Après un feuilleton qui a duré six mois, le projet de taxer les navires mouillat les aires marinbes protégées est abandonné. (Photo DR)
Après un feuilleton qui a duré six mois, le projet de taxer les navires mouillant dans les aires marines protégées est abandonné. (Photo : DR)

Plaisance : la taxe de mouillage définitivement enterrée

Le Parlement a définitivement renoncé jeudi 2 juillet à instaurer une taxe de mouillage dans les aires marines protégées. Les députés radicaux de gauche ont retiré un amendement au projet de loi Notre (Nouvelle organisation territoriale de la République) qui aurait autorisé la collectivité territoriale de Corse à prélever une taxe de mouillage dans ces aires sur les navires de plus de 24 mètres.

Par le retrait de cet amendement, l'Assemblée a définitivement entériné la suppression, déjà votée par le Sénat, de l'article 18 du projet de loi qui instaurait une redevance sur les navires de plaisance mouillant dans une aire marine protégée.

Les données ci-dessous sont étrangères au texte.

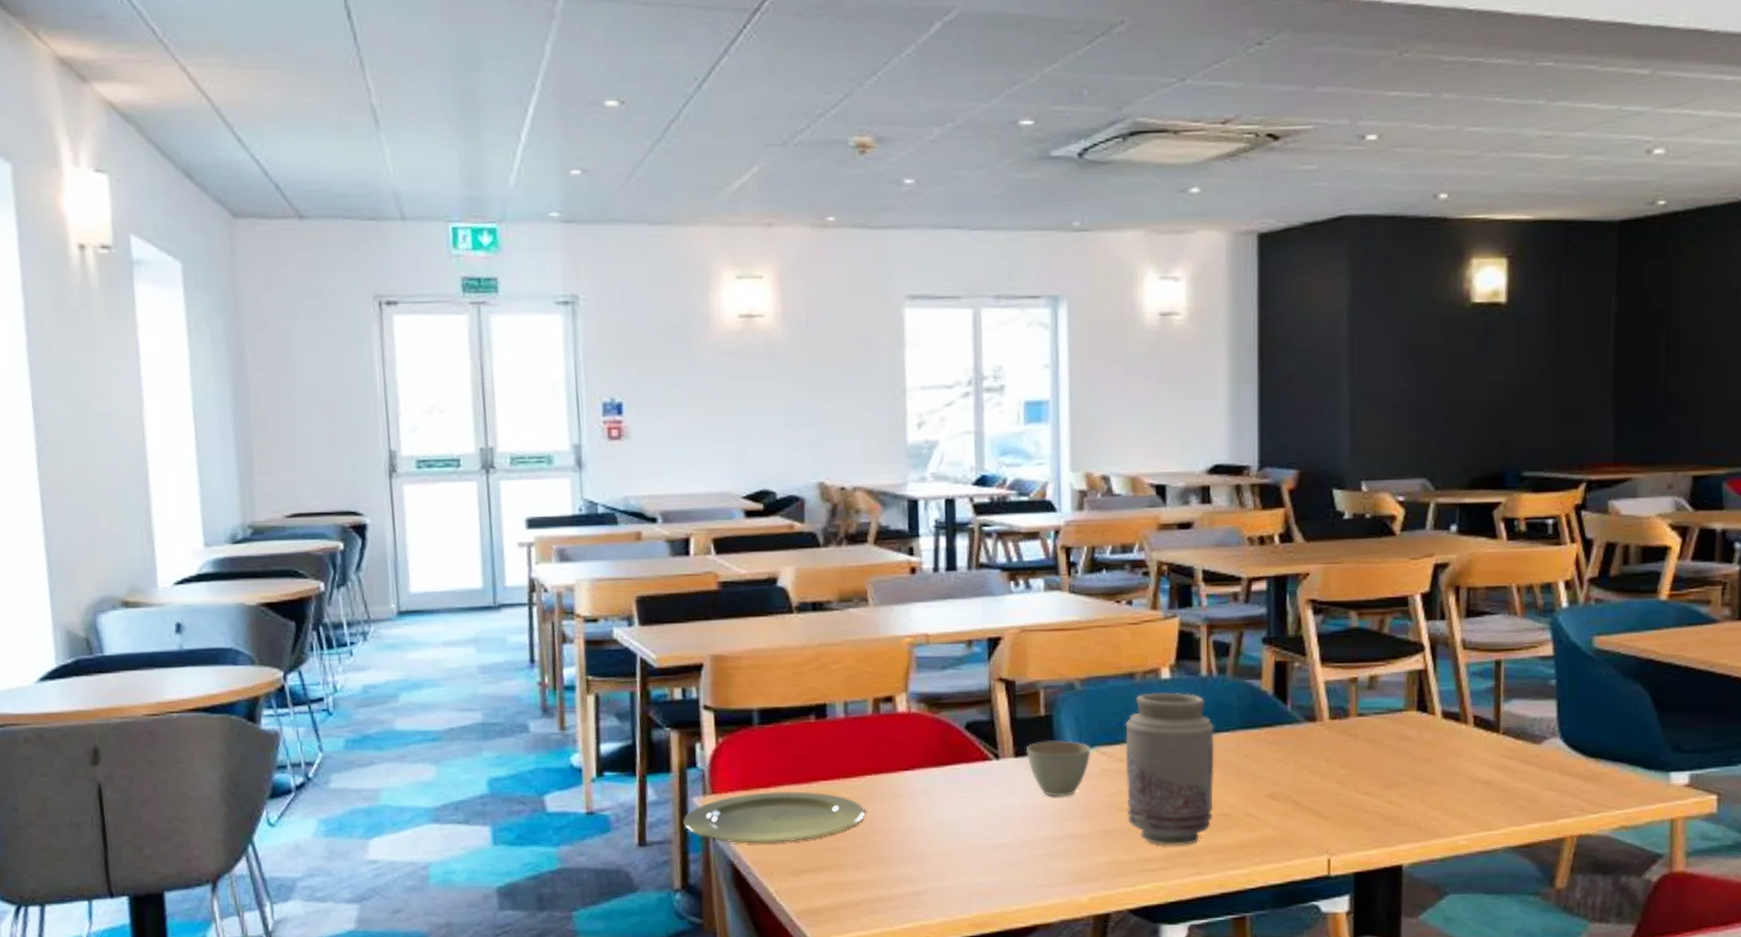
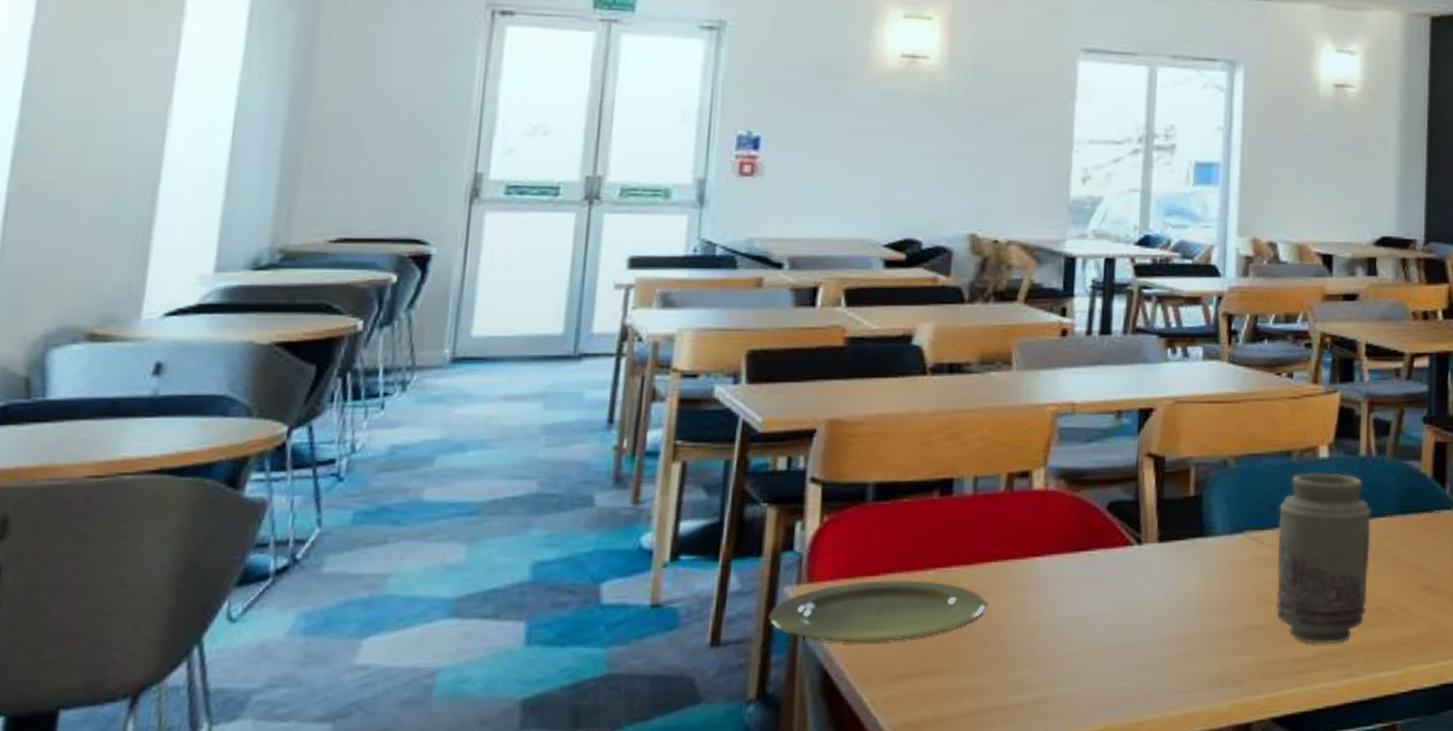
cup: present [1026,740,1091,797] -> none [1172,524,1241,588]

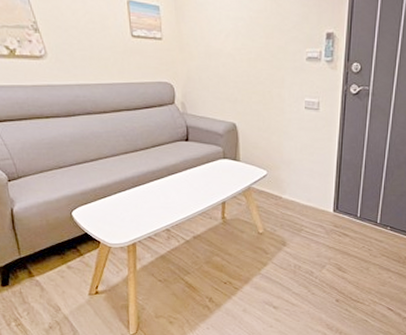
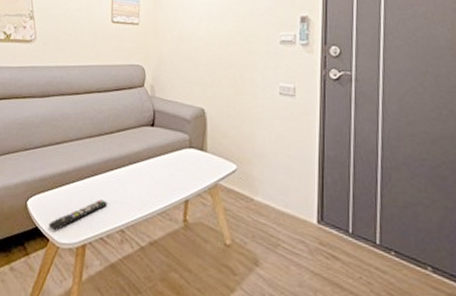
remote control: none [97,206,152,235] -> present [48,199,108,231]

Cet article 18 avait suscité une levée de boucliers de l’ensemble de la filière de la plaisance et du nautisme.

« En ce début de saison estivale, cette décision redonne une perspective favorable au développement des économies du littoral auxquelles le nautisme et la plaisance contribuent fortement », ont conjointement réagi les principales fédérations et associations nautiques dans un communiqué. Pour autant, elles déclarent rester vigilantes : « Ce combat en préfigure d’autres pour faire prévaloir une protection et une préservation des espaces marins dans lesquelles la communauté nautique veut prendre sa pleine part. »

Cette redevance avait été introduite, à la demande du gouvernement, dans le projet de loi lors de sa première lecture en janvier devant le Sénat. L'Assemblée nationale, en mars, après l'avoir supprimée en commission, l'avait rétablie en séance, puis le Sénat l'avait de nouveau supprimée en mai lors de la deuxième lecture.

 

Une autre solution pour la Corse

 

Les fédérations et associations de la plaisance et du nautisme s'étaient mobilisées contre ce projet de redevance. Elles y voyaient la porte ouverte à la taxation des plaisanciers dans l’ensemble des aires marines protégées, de plus en plus nombreuses. Et donc, un mauvais coup porté à l’économie de la filière du nautisme. Au mois de mars, neuf fédérations nautiques avait lancé un appel contre le projet au nom des « libertés d'usage » et du refus de la « discrimination par l'argent »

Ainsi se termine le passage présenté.